Longer phase-ins for leverage caps will also be welcomed by banks as will a far more flexible net stable funding ratio (NSFR) to ensure that a bank has enough long-term liquidity to stay solvent in a crisis.

"It is not surprising to see the NSFR being broadly withdrawn — it was widely regarded as misconceived — and the deferral of the leverage ratio until 2018 is a mercy," Gleeson said.

Banks will be dismayed, however, that capital charges on their exposures to central counterparties will be raised to 1-3% when the original Basel III proposal opted for a zero weighting.

The Basel Committee's reform was in response to the Group of 20 leading countries which originally pledged last year to implement such measures by the end of 2012.

Banks have argued fiercely that introducing Basel III on time would crimp their ability to lend and aid recovery. The G20 agreed in June to phase in the reform over several years.
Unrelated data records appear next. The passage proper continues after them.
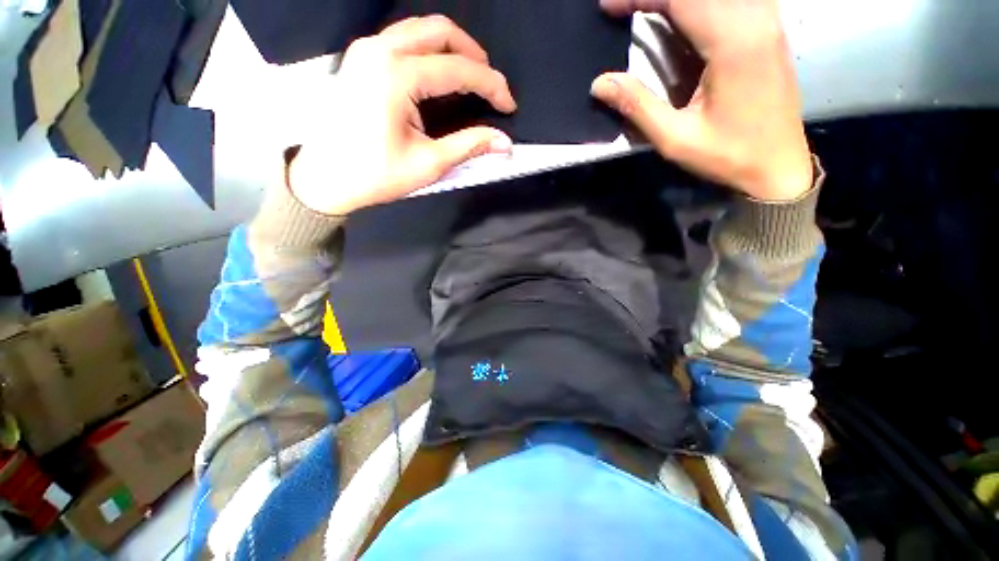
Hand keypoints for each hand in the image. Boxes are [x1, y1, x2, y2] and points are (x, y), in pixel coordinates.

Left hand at [288, 16, 516, 214]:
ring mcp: (366, 50)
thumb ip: (469, 146)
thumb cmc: (376, 175)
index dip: (491, 85)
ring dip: (452, 49)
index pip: (459, 69)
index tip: (509, 105)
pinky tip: (439, 75)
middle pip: (440, 31)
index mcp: (397, 75)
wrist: (326, 178)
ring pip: (420, 29)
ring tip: (470, 78)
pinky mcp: (361, 59)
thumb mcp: (429, 164)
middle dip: (474, 55)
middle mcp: (380, 49)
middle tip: (490, 85)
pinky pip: (404, 39)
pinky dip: (430, 51)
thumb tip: (505, 142)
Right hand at [591, 0, 811, 201]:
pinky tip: (679, 16)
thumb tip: (599, 83)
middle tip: (621, 8)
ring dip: (677, 0)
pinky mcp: (767, 29)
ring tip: (645, 10)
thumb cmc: (728, 156)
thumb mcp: (675, 139)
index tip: (607, 7)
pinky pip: (730, 0)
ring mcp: (766, 21)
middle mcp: (755, 19)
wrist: (778, 166)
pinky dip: (697, 6)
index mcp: (734, 42)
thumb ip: (637, 106)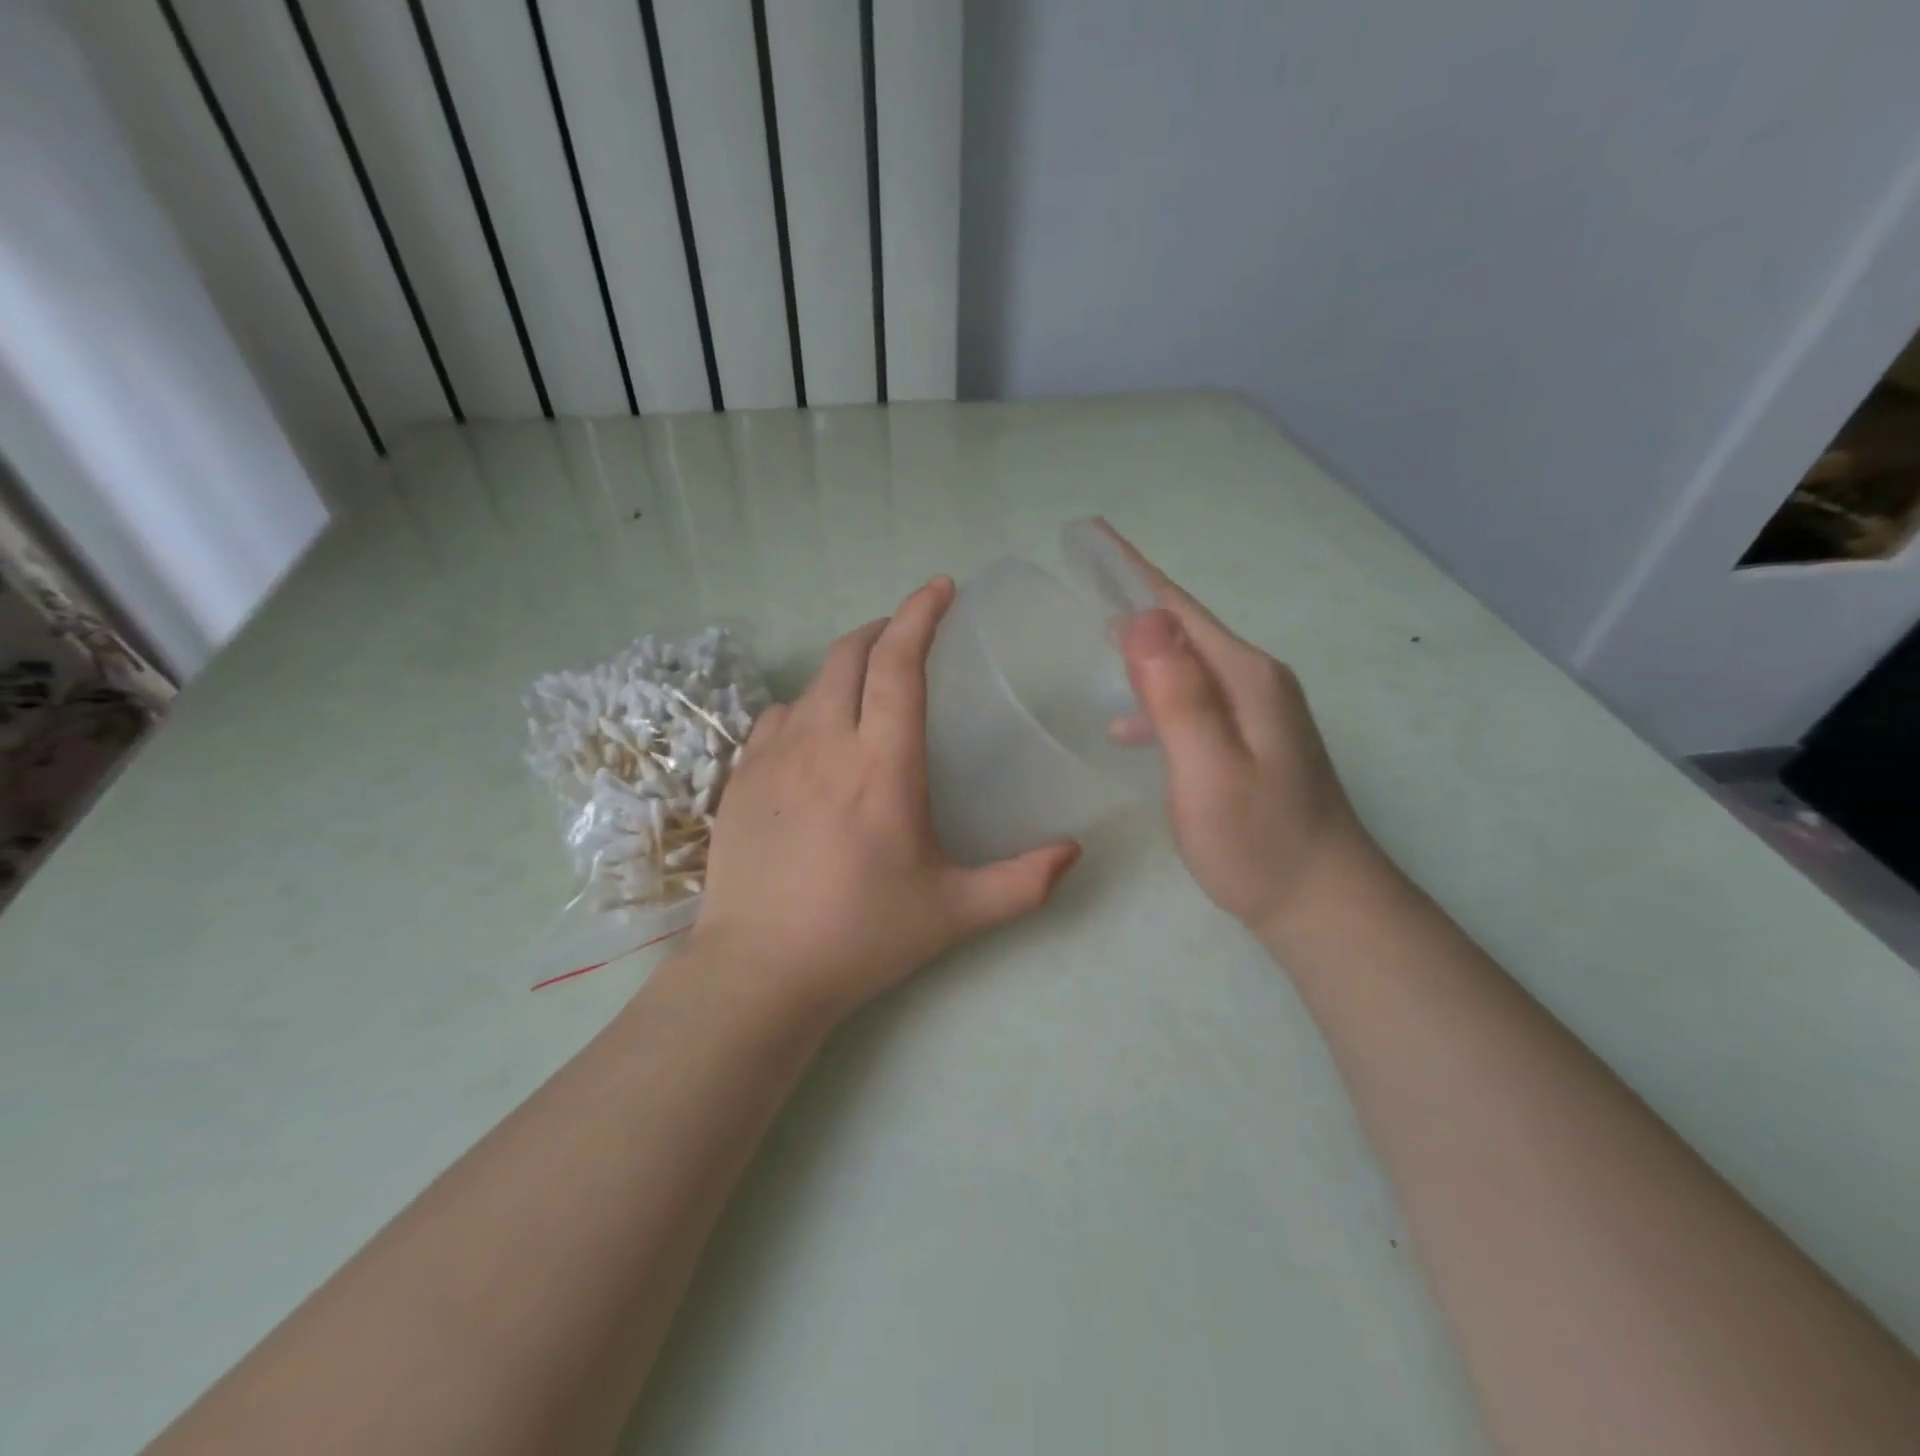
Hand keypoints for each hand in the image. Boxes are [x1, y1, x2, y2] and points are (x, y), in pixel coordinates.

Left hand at [691, 578, 1081, 1022]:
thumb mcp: (954, 912)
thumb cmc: (862, 936)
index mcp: (881, 765)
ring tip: (867, 688)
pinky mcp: (740, 779)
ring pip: (810, 685)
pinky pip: (775, 719)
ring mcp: (773, 758)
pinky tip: (816, 737)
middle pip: (849, 654)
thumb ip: (1023, 882)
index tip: (941, 588)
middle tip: (909, 634)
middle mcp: (824, 744)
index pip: (899, 663)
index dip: (920, 614)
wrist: (759, 972)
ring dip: (844, 670)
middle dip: (882, 629)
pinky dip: (805, 708)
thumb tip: (1075, 853)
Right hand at [1102, 525, 1371, 936]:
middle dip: (1134, 601)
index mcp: (1245, 678)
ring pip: (1188, 666)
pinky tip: (1129, 725)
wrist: (1323, 904)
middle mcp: (1256, 683)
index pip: (1178, 609)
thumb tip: (1142, 619)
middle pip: (1185, 629)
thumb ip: (1178, 696)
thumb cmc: (1258, 842)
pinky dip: (1158, 697)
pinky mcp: (1252, 742)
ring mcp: (1258, 714)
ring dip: (1144, 650)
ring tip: (1094, 644)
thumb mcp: (1209, 771)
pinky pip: (1194, 701)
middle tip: (1083, 578)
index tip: (1090, 534)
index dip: (1131, 571)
Separately, the Basel Committee had also agreed on a one-year delay in tougher new trading book capital requirements.

"We will put in place transition arrangements that ensure the banking sector is able to support the economic recovery," Trichet said.

The Institute of International Finance (IIF), which represents more than 400 of the world's biggest banks, said last month that Basel III could lop 3% off economic growth over the next five years in the United States, euro zone, and Japan and cost almost 10 million jobs.

The Basel Committee will publish its own impact assessment in August, which is expected to show that economies would suffer much less of a hit and that the reforms also bring benefits which the IIF has not quantified in its own study.